In the late 1970s, the chicken company Mike Helgeson's grandfather founded faced two choices. The family-owned St. Cloud, Minnesota, enterprise could continue to compete in a middle market that was becoming crowded with chicken from low-cost producers. Or it could go after the higher-end market.
After much thought, the company decided to develop its own brand, Gold'n Plump, and position itself as the high-quality alternative to store brands and other low-priced options. "I think it's been successful," says Helgeson, CEO of Gold'n Plump Poultry Inc., of the strategy. "We've doubled [revenues] in the last five years."
Today, companies in a variety of industries are pondering similar choices, thanks to the growing influence of a concept called two-tier marketing.

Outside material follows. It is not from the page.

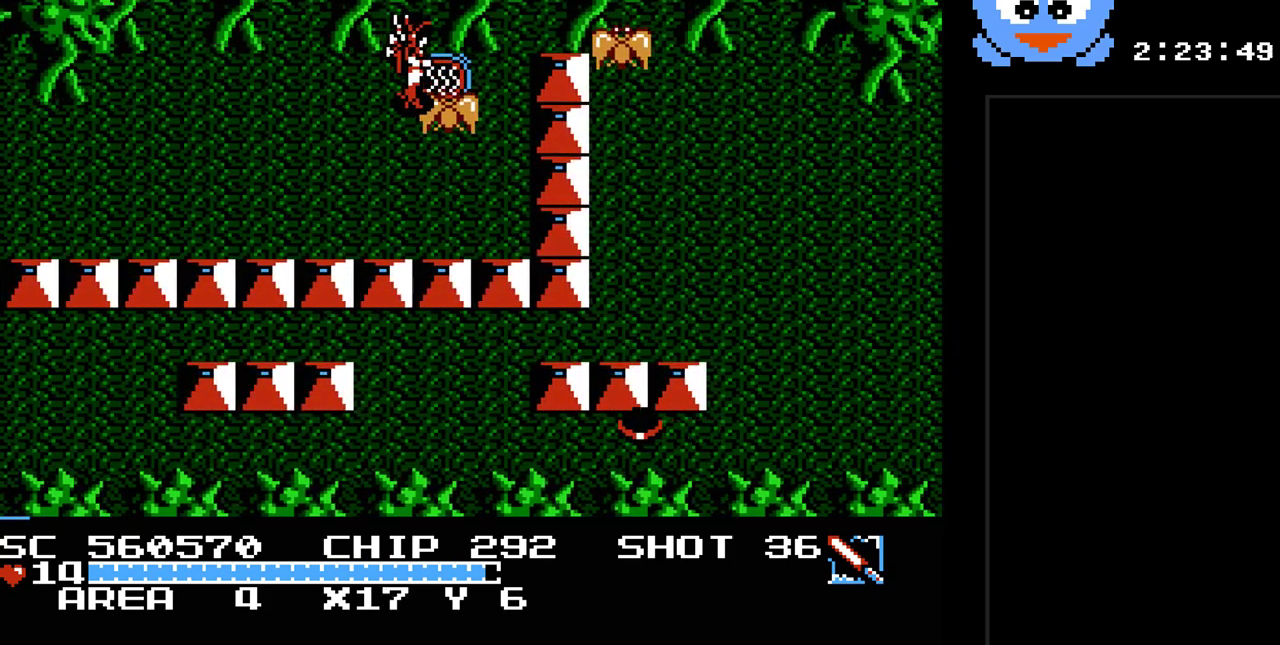
{"buttons": [], "events": [[33, "DPAD_RIGHT", "up"]]}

Its premise is that, beginning about the time Gold'n Plump was making its move in the late '70s, American society began separating itself into haves and have-nots. At the same time, the middle class--long the growth engine of mass marketers of all stripes--was becoming less influential.

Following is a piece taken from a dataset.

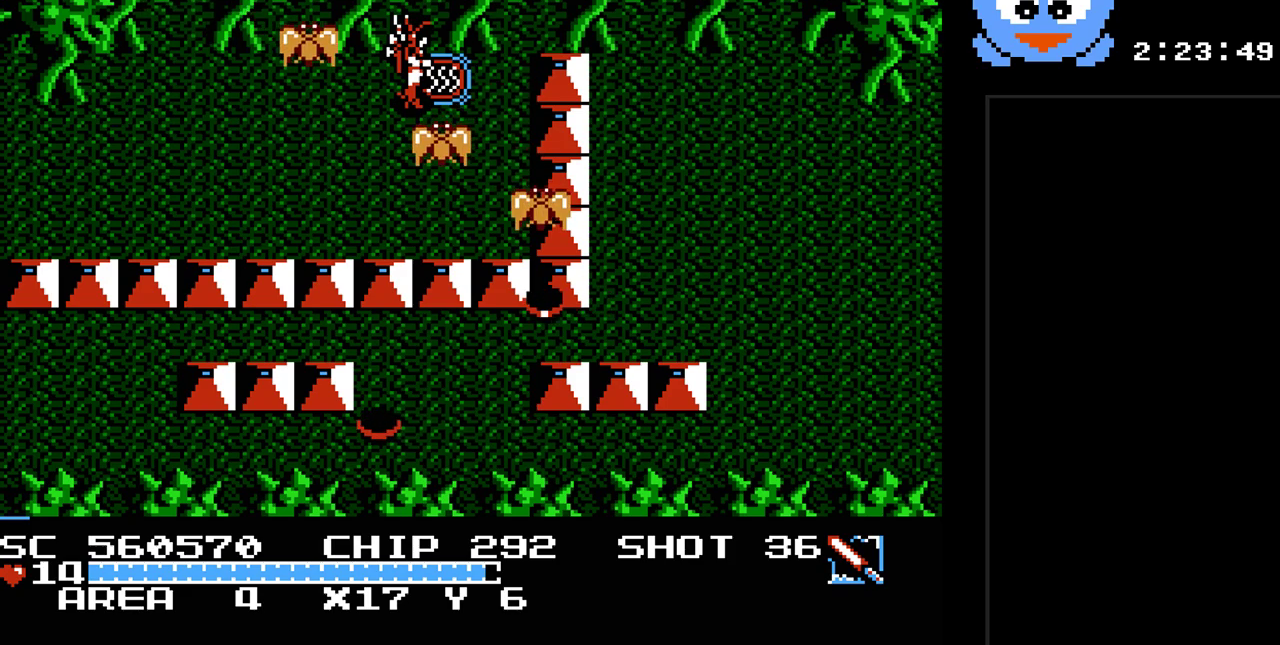
{"buttons": [], "events": []}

For marketers in search of large and growing markets, this usually means deciding whether to shoot for the upper tier, the lower tier--or both. "Any company that used to be in the middle has to go in one direction or the other," says Paul Leinberger, senior vice president with market research firm Roper Starch Worldwide Inc. in Newport Beach, California.
"Does it mean the end of mass marketing?" asks Myra Stark, director of knowledge management for Saatchi & Saatchi Advertising Worldwide in New York City. "You could make a good argument that it does."